> **Supplied passage**:
--- --- ---

The best cold email tips from 3 pro sales consultants
When you’re looking for the best cold email tips, you need to head to the experts.
That’s why we sat down with:
- A revenue generation consultant for B2B SaaS companies
- A sales communication expert who’s become known as the ‘sales messaging script guy’
- A sales campaign expert with a proprietary sales playbook
These top sales consultants have shared some of their best bits of wisdom about cold email, and we’re going to dive into each of these cold email tips with advice on how to implement them in your process.
You’re about to learn why and how to:
- Focus on the goal of getting replies, not meetings
- Make minor adjustments to your subject line to stop the instant delete
- Use cold email as one golf club in your bag
- Have a micro-mindset for your emails
- Build a core sales message before you start building scripts and templates
- Create micro-segments for your cold email outreach
- Soften your CTA
- Do your own experimentation
If you're interested in exploring a helpful tool for generating cold emails, be sure to check out our cold email generator!
1. Focus on the goal of getting replies, not meetings
Here's what Mark Colgan of Yellow O says:
Go for a reply. That is the whole purpose of prospecting: to get a reply.
How to use this in your cold emails: Instead of focusing only on booking meetings, use emails as a door-opener to start conversations with qualified prospects. This shift in focus will prevent you from being over-eager and scaring away new leads.
2. Make minor adjustments to your subject line to stop the instant delete
Michael Halper, CEO of Sales Scripter, talked to us about preventing an instant delete:
A lot of my tips are based on the logic of getting physical mail in your mailbox. Some you’ll throw away quickly, some you look at longer. The mail you throw away quickly is clearly an advertisement, someone trying to sell you something. But imagine getting an envelope that’s handwritten. You’re going to look really closely at that, and almost 100% of the time, you’re going to open it.

--- --- ---

> **Data**:
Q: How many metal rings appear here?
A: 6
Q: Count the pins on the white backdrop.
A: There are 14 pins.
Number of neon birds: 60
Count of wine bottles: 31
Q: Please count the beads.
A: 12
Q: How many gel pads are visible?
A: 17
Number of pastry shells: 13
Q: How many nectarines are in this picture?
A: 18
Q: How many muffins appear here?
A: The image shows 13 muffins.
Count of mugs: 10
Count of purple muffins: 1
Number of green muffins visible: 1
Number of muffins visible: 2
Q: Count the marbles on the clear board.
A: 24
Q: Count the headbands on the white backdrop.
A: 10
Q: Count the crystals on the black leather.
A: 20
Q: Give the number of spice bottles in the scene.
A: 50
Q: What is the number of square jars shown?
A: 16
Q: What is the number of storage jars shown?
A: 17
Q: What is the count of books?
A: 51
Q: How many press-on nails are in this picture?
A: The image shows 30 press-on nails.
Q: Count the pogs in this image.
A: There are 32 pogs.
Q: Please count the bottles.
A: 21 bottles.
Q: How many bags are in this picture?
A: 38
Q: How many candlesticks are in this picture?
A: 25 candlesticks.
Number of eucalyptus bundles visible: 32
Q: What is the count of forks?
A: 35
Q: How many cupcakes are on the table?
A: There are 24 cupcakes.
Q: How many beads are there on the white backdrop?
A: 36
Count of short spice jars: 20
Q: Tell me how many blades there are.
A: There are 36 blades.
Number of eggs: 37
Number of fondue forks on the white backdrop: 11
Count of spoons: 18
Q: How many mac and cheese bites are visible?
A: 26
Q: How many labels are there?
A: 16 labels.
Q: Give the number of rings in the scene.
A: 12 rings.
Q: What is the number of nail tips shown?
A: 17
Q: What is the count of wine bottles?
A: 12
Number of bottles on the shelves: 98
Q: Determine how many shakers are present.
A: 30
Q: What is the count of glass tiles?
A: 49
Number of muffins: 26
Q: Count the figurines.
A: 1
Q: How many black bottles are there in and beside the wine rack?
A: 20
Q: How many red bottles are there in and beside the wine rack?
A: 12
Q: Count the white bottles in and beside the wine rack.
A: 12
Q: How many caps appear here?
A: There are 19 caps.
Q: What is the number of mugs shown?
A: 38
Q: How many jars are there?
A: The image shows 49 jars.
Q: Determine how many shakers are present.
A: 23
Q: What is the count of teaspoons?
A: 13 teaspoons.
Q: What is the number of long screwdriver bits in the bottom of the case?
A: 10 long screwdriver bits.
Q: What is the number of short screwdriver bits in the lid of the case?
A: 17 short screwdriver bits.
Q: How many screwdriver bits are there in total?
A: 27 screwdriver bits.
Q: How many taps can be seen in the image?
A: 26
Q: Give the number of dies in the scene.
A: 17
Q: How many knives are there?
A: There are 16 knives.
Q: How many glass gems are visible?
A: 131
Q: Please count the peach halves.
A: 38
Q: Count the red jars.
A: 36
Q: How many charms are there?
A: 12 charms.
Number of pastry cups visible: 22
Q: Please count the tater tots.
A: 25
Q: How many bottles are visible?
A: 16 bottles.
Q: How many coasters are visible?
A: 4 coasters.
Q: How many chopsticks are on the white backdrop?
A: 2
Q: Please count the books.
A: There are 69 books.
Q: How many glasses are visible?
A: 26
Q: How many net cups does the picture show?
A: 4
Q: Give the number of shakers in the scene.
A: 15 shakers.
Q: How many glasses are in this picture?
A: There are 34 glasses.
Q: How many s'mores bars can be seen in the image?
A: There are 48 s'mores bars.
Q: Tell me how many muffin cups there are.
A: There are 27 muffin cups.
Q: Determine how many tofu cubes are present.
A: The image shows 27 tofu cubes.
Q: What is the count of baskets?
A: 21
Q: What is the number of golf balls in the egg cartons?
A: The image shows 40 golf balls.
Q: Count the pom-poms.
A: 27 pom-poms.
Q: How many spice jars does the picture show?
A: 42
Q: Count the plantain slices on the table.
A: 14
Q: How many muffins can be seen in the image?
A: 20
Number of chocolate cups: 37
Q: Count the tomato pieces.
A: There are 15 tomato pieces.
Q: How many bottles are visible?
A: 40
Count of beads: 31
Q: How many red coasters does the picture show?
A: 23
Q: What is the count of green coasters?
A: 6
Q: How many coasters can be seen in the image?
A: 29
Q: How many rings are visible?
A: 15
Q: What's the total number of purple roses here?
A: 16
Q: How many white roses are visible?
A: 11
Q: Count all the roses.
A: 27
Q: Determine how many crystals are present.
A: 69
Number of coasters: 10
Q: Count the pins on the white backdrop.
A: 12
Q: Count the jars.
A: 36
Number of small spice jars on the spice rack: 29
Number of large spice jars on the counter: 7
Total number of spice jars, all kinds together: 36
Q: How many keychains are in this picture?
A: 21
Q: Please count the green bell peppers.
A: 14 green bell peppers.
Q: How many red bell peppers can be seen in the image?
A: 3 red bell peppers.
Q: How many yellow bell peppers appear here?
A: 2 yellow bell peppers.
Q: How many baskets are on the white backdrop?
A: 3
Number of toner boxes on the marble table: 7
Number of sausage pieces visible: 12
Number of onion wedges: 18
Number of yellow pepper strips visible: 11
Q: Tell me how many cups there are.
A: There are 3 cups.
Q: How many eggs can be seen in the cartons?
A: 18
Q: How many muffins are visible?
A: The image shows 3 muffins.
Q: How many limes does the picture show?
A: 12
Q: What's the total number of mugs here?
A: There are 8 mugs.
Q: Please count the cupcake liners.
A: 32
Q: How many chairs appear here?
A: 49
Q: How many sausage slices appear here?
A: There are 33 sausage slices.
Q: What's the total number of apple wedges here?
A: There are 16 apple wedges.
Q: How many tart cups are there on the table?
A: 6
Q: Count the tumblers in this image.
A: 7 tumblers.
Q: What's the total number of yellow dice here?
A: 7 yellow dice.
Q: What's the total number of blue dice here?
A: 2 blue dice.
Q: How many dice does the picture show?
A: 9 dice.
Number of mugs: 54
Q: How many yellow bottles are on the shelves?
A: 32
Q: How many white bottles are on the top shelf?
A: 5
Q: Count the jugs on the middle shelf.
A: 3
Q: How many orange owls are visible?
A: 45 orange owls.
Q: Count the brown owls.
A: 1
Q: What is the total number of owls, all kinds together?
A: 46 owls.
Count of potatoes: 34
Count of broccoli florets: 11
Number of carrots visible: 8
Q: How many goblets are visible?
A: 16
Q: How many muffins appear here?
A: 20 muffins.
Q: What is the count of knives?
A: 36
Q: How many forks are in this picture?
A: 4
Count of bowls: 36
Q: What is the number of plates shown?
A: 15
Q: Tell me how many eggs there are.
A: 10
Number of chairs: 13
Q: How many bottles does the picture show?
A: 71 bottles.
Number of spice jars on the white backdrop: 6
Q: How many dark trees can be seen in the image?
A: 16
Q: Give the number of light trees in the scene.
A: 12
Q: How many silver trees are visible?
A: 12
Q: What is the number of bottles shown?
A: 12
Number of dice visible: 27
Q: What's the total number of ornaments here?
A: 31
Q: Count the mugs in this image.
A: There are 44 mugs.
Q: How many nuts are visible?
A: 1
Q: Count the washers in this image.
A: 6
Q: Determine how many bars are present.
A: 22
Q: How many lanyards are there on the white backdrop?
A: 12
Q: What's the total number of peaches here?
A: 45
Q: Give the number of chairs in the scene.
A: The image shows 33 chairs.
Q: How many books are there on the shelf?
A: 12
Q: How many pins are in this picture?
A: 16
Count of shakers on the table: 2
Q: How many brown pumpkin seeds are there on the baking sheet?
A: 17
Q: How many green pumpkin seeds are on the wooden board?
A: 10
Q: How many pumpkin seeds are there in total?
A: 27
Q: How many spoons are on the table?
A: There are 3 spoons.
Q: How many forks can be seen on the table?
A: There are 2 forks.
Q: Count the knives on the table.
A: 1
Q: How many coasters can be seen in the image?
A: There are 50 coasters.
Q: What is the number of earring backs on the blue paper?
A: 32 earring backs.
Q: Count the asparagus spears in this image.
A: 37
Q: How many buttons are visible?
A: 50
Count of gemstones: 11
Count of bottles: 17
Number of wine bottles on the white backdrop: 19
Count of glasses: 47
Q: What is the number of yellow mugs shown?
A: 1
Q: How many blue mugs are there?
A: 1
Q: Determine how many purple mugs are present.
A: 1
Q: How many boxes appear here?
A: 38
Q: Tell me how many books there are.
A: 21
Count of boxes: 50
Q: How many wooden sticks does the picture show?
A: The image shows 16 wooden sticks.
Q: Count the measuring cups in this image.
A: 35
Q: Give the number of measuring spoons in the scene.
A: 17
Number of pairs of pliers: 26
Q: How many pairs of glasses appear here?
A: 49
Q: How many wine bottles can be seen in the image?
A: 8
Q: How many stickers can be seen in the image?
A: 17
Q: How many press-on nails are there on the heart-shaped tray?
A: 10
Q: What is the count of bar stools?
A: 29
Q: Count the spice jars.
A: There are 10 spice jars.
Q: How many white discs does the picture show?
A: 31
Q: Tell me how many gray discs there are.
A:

--- --- ---

> **Written instruction 1**:
List every practice the cold email tips article says readers are about to learn why and how to do.
> **Written instruction 2**:
Using the cold email tips article, state whether each statement agrees with it, and quote the words that decide it: (a) Mark Colgan is with Yellow O. (b) Michael Halper is the CEO of Sales Scripter. (c) Mark Colgan says the whole purpose of prospecting is to book meetings.
> **Written instruction 3**:
Pick up the cold email tips article from its final sentence and continue it.
The records are separate material, unrelated to the cold email tips article.

> **Expected answer 1**:
- Focus on the goal of getting replies, not meetings
- Make minor adjustments to your subject line to stop the instant delete
- Use cold email as one golf club in your bag
- Have a micro-mindset for your emails
- Build a core sales message before you start building scripts and templates
- Create micro-segments for your cold email outreach
- Soften your CTA
- Do your own experimentation

> **Expected answer 2**:
(a) Yes: "Here's what Mark Colgan of Yellow O says"
(b) Yes: "Michael Halper, CEO of Sales Scripter"
(c) No: "That is the whole purpose of prospecting: to get a reply."

> **Expected answer 3**:
So even if you send your email to 10,000 people at one time, there are things you can do to make your email look like the equivalent of a handwritten note.
How to use this in your cold emails: Think of your subject line as a handwritten envelope. Instead of trying to use flashy tactics to make your email stand out, use a simple, relevant subject line that speaks to the recipient as a person, not just another email in a list.
3. Use cold email as one golf club in your bag
Wondering about the ‘best’ cold outreach method? Here’s how Michael Halper explains it:
What I would say is, all those different tools are similar to a bag of golf clubs. In golf, each club serves a different purpose, hits the ball a different distance with a different level of accuracy. You can’t play golf with one golf club. You need a whole mix.
So, I view email, cold calling, social media, search engine optimization as different golf clubs in the bag. Each one has a different amount of reach, a different level of accuracy.
For example, you can email a lot more people than you can call. But your phone call is a more accurate method to deliver your message.
I view calling as a putter. You could never play a full round of golf with a putter. You’d have to hit it a thousand times, you’d be exhausted. You need other clubs to get the ball down the way, and then at the end, you use your putter.
So, use email to get the ball going along the way.
How to use this in your cold emails: Remember that email is only part of your process. You have other tools at your disposal, and each will work better at different stages of the sales cycle. To maximize this idea, set up custom sales sequences with different outreach methods, and use all the golf clubs in your bag at the right moment.
4. Have a minimalist mindset for your emails
The idea of short sales emails isn’t new. But, how short should they be?
Mark Colgan explains:
If you can aim for anywhere between 50 to 150 words maximum for that initial email.
This is how we consume data as consumers. We all use things like Netflix and Uber, we’re used to these amazing experiences in microformat. That’s why email can still be effective today if it’s used right.
Michael Halper adds a clear point:
The longer your email is, the quicker it’ll get deleted, and you can certainly find ways to say the same things in fewer words.
How to use this in your cold emails: When it comes to your cold emails, be a ruthless editor. Revise and review until you have the clearest, simplest version possible of your message.
5. Build a core sales message before you start building scripts
How do you keep your team’s message consistent across all sales emails? Here’s Michael Halper’s advice:
So, what are your benefits? What pain points does your product or service solve? How are you different? What’s a quick example of someone you’ve helped?
Once you organize all those quick thoughts, it’s really easy to mix and match those to create an outbound cold call script or a series of cold emails.
How to use this in your cold emails: As a startup founder or sales leader, develop a clear sales message with your team. Working alongside Marketing and other teams who speak directly to new leads can help you develop a clear, consistent message across your website and cold email sequences.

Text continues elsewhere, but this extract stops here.